The vendor set up in Europe in 2012 following major success in China and proclaimed earlier this year, as it launched its integrated BSS suite, that it believed it could break into the European Tier 1 operator market before the end of 2013. (See AsiaInfo Takes On BSS Giants in Europe and AsiaInfo-Linkage Launches BSS Suite in EMEA.)
That seemed ambitious, but the company has managed it, landing a deal (financial terms not disclosed) to provide a complete BSS suite and integration services to Telenor Group (Nasdaq: TELN) for its Danish operation, which boasts about 1.86 million mobile and 170,000 fixed broadband customers.
Alex Hawker, AsiaInfo's general manager for the EMEA region, says the new system is "completely convergent -- it will support fixed and mobile, voice and data, pre-paid and post-paid." It comprises multiple applications (billing, policy control, rating, mediation, CRM, analytics, off-line data warehousing, and so on). It's replacing "more than 100 installed systems," including Amdocs Inc. systems currently being used for Telenor Denmark's mobile operations, and a Geneva BSS system, which currently supports the fixed line business. (Geneva was part of Convergys, which was acquired by NEC last year -- see NEC to Buy Convergys Unit for $449M.)
That's a significant project, replacing so many incumbent systems, so the AsiaInfo team will be coming under close scrutiny to ensure all goes smoothly. The vendor is the lead systems integrator as well as the prime technology contractor, so it is taking on near full responsibility, though it will be seeking the help of local contractors in Denmark.
As a result of winning the deal (the delivery process began in September), Hawker has been expanding his team significantly to support the engagement: This time last year AsiaInfo's EMEA team comprised just a handful of marketing and business development executives. But the company now has 55 engineers in Europe working on this project, as well as the support of an offshore delivery center in China, and "we are still actively recruiting in the UK and Denmark," adds Hawker.
Hawker says the deployment will introduce new capabilities to the European market, such as real-time self-service, making the Danish deployment something of a shop window for the Chinese challenger. "But this is more than just an IT project -- there are very strong business goals around customer experience management and the use of analytics tools to monetize mobile data," notes the AsiaInfo man.

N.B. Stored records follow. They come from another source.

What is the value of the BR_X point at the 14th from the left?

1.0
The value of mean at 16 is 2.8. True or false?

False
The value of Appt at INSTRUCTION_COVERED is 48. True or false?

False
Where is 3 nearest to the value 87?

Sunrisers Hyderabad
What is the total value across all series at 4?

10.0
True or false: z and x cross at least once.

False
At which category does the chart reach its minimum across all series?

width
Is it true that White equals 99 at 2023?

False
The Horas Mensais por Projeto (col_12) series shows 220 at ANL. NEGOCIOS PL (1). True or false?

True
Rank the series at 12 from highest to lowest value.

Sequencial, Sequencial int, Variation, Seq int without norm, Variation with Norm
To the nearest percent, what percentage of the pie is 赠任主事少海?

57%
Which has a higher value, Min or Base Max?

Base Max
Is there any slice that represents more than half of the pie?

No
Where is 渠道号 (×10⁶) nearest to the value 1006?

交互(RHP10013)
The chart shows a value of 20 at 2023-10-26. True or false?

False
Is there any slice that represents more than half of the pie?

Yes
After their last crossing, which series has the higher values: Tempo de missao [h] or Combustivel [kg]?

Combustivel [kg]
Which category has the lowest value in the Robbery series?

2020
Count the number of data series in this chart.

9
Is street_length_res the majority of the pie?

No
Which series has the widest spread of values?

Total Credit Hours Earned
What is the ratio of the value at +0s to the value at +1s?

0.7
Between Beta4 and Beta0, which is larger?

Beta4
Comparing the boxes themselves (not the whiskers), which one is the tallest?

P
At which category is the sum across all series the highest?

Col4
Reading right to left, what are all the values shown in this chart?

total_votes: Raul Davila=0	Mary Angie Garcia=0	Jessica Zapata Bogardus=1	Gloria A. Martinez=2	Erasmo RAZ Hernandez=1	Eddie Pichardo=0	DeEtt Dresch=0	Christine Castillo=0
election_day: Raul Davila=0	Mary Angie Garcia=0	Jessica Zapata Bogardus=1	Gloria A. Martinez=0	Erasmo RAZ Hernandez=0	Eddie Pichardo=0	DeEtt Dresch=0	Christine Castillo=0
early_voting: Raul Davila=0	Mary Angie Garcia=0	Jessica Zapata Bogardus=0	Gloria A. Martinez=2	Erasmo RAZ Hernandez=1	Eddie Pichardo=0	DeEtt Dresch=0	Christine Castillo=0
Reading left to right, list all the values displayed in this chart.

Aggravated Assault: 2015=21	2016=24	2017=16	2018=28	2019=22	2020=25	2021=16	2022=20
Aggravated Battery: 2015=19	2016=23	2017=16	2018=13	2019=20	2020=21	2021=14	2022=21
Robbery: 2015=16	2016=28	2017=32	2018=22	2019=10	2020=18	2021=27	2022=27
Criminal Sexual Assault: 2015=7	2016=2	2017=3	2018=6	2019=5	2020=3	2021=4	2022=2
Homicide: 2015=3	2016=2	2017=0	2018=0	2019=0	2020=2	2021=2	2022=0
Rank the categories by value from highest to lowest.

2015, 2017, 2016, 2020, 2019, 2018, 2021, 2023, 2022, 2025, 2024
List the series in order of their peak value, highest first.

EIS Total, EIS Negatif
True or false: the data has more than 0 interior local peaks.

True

And clearly the Telenor management is hoping that the promise of greater customer engagement and ability to understand its business will be worth the significant upheaval and cost of such a tricky transformation. But it seems clear that Telenor Denmark needed to do something to revitalize its business, as its mobile and broadband customer numbers have been declining while its revenues are down compared with a year ago. Indeed, Telenor Group CEO Jon Fredrik Baksaas noted in the operator's third-quarter earnings report that "as a consequence of continued challenging market conditions in Denmark, we are now embarking upon an ambitious transformation programme which will run through 2014."
What's next for AsiaInfo-Linkage?
So is this the start of a rapidly growing EMEA business for the Chinese vendor? Hawker says there aren't any other engagements that are as advanced as this one in Denmark, and naturally he hopes that Telenor will expand its engagement into some of the other six European markets where it is currently active. "This is a cloud-based solution and has been built in such a fashion that it can be used across the broader group should Telenor wish to do so."
Other than that, the company is in regular sales talks with other European players but will clearly be looking to attract more attention on the back of the Telenor deployment.
And at a corporate level, the SPIT specialist, which recently announced third-quarter net revenues of $140 million (up 8.2 percent compared with a year earlier) and gross margins of 40.7 percent (up from 37.3 percent), is to hold a special shareholders' meeting on December 19 to vote on the proposal to take the company private. Earlier this year, the company announced an agreement to be acquired by a consortium of investors in a deal that values the SPIT vendor at $890 million.